Task item:
Go to the line holding "nouilles soba fabriquées" in the entries below and write out exactly every line down to and including the line holding "Aufruf-Statistik".

Recorded data
Segment Open

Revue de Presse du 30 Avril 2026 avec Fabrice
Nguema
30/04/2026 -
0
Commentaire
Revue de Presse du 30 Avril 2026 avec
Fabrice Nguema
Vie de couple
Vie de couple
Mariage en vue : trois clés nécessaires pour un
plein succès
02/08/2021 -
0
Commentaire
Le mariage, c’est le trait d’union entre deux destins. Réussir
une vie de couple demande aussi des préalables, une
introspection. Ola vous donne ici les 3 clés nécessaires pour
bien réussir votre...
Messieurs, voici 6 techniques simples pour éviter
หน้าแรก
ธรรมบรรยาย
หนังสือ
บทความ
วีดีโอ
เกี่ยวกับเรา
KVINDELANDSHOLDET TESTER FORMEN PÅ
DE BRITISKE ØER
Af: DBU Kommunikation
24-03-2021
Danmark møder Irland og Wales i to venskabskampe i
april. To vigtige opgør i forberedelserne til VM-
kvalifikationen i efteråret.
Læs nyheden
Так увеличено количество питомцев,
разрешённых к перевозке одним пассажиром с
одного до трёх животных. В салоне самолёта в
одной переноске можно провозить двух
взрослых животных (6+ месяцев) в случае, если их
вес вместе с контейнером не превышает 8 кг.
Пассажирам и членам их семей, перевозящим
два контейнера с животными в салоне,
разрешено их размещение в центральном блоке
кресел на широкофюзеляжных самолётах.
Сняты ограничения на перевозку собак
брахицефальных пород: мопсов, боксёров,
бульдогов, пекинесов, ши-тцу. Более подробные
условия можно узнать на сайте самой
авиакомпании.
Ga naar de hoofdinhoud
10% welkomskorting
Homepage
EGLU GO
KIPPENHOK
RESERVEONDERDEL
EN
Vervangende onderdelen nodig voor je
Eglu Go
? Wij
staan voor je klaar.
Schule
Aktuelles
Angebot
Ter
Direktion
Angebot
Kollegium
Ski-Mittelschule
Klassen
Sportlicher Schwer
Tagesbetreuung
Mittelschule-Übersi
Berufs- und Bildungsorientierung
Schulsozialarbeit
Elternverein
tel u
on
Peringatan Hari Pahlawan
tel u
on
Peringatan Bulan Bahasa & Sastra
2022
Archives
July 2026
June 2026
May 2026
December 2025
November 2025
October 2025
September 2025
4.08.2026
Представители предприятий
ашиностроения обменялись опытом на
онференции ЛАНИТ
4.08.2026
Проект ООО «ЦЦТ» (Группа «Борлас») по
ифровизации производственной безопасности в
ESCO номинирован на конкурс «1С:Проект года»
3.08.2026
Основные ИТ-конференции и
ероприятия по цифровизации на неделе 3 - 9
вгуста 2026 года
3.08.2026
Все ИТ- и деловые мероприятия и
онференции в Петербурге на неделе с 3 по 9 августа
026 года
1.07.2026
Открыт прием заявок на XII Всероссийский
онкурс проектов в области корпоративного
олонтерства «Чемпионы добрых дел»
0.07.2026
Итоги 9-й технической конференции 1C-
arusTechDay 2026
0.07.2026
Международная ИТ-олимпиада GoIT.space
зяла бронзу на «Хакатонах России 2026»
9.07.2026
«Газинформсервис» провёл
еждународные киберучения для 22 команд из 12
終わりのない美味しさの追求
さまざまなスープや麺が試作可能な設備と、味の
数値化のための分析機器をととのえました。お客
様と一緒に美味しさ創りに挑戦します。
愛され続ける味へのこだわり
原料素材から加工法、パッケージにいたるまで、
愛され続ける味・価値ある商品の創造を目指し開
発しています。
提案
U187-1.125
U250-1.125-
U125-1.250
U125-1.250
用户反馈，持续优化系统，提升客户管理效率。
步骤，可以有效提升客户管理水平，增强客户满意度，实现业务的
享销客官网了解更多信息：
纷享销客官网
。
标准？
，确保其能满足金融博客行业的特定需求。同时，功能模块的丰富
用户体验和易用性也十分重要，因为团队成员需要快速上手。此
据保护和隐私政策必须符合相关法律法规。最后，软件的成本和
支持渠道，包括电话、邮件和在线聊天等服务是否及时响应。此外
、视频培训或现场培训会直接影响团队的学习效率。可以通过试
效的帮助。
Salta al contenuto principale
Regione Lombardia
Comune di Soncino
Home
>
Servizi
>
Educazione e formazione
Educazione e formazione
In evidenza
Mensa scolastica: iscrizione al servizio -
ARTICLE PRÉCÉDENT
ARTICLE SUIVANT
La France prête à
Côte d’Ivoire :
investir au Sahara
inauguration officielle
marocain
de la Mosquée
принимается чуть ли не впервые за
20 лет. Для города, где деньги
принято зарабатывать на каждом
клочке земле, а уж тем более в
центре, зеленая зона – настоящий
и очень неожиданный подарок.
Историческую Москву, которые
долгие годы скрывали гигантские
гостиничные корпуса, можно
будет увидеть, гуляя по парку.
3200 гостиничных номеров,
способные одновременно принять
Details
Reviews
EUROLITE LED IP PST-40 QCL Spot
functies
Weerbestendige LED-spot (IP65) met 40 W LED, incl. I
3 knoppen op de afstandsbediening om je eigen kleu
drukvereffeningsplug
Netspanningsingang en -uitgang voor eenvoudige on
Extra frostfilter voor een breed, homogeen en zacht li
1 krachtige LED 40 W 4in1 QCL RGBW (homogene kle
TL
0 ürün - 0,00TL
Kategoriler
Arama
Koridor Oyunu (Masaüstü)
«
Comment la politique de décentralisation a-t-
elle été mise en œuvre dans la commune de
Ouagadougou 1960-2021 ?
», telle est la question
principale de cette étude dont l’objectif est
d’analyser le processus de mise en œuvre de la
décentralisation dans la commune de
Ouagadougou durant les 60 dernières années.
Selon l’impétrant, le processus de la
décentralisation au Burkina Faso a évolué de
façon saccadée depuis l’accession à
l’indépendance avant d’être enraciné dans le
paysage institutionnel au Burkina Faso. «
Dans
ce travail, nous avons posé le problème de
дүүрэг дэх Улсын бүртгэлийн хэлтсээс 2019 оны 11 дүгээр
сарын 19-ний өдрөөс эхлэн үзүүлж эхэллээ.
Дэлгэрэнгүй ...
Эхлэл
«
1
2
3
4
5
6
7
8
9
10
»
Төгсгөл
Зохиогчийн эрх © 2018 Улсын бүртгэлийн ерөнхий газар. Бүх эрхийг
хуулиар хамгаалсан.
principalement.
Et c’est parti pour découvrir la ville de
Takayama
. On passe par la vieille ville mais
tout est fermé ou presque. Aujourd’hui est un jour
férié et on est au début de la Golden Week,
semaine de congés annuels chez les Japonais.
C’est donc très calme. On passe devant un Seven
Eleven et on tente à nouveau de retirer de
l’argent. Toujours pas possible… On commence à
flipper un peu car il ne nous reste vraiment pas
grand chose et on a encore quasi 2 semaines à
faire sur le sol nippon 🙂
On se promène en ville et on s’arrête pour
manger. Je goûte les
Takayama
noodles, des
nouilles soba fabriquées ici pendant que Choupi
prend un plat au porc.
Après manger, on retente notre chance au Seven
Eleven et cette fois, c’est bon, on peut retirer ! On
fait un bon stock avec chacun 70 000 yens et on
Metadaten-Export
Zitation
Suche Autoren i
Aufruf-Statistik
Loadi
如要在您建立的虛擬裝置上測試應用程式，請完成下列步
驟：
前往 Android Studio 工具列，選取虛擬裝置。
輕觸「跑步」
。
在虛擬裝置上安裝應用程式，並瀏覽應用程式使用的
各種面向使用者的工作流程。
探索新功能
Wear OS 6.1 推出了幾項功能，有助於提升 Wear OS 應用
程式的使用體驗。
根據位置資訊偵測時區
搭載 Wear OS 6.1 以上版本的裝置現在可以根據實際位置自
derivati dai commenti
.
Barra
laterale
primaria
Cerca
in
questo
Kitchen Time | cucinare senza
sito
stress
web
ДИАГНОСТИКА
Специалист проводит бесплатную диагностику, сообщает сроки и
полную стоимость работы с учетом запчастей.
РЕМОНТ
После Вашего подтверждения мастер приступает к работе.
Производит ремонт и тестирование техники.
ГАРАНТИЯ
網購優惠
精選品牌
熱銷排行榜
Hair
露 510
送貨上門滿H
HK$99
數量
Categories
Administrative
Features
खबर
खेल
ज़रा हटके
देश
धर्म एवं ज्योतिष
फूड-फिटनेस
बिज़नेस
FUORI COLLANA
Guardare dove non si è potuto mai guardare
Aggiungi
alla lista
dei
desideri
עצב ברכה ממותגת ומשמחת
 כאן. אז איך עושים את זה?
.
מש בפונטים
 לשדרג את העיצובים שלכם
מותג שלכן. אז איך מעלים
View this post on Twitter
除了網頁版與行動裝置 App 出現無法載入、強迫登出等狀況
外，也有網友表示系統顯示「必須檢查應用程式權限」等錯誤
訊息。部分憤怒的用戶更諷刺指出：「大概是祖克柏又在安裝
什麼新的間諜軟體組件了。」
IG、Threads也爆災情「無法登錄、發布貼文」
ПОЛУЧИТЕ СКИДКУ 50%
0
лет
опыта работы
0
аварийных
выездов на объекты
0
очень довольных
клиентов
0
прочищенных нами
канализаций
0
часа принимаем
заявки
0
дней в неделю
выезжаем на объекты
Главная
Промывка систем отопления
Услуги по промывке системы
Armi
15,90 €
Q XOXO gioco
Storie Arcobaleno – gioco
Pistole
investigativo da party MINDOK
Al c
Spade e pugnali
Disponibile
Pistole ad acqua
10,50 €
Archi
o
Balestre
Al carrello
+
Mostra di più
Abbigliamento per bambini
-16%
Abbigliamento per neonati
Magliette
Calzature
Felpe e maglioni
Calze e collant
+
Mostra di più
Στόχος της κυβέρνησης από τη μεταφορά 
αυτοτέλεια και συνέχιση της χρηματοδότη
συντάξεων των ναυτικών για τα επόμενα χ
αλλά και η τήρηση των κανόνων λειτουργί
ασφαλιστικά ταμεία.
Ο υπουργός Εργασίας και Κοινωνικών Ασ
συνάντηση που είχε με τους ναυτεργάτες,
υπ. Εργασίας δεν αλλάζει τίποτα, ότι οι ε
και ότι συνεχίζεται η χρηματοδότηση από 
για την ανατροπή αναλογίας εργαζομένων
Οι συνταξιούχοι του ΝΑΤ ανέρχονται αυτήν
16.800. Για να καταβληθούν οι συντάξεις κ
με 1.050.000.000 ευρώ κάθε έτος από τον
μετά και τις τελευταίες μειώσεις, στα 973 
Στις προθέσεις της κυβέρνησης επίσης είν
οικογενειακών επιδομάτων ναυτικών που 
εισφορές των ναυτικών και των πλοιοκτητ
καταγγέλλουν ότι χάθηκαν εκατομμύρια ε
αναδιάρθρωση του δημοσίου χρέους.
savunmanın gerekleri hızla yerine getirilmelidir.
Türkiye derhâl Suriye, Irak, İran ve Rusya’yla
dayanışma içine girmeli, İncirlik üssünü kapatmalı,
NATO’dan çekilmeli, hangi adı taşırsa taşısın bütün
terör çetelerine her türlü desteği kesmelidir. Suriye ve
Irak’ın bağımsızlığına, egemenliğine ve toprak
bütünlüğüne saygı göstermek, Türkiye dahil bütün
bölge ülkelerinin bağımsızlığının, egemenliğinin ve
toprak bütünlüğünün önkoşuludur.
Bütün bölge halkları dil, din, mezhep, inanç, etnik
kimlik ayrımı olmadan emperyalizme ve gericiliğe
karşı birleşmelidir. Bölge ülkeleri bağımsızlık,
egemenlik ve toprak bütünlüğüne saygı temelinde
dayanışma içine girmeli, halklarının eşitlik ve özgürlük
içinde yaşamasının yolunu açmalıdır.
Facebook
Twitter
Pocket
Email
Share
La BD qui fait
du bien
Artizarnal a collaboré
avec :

Segment Closed

Problem solution:
nouilles soba fabriquées ici pendant que Choupi
prend un plat au porc.
Après manger, on retente notre chance au Seven
Eleven et cette fois, c’est bon, on peut retirer ! On
fait un bon stock avec chacun 70 000 yens et on
Metadaten-Export
Zitation
Suche Autoren i
Aufruf-Statistik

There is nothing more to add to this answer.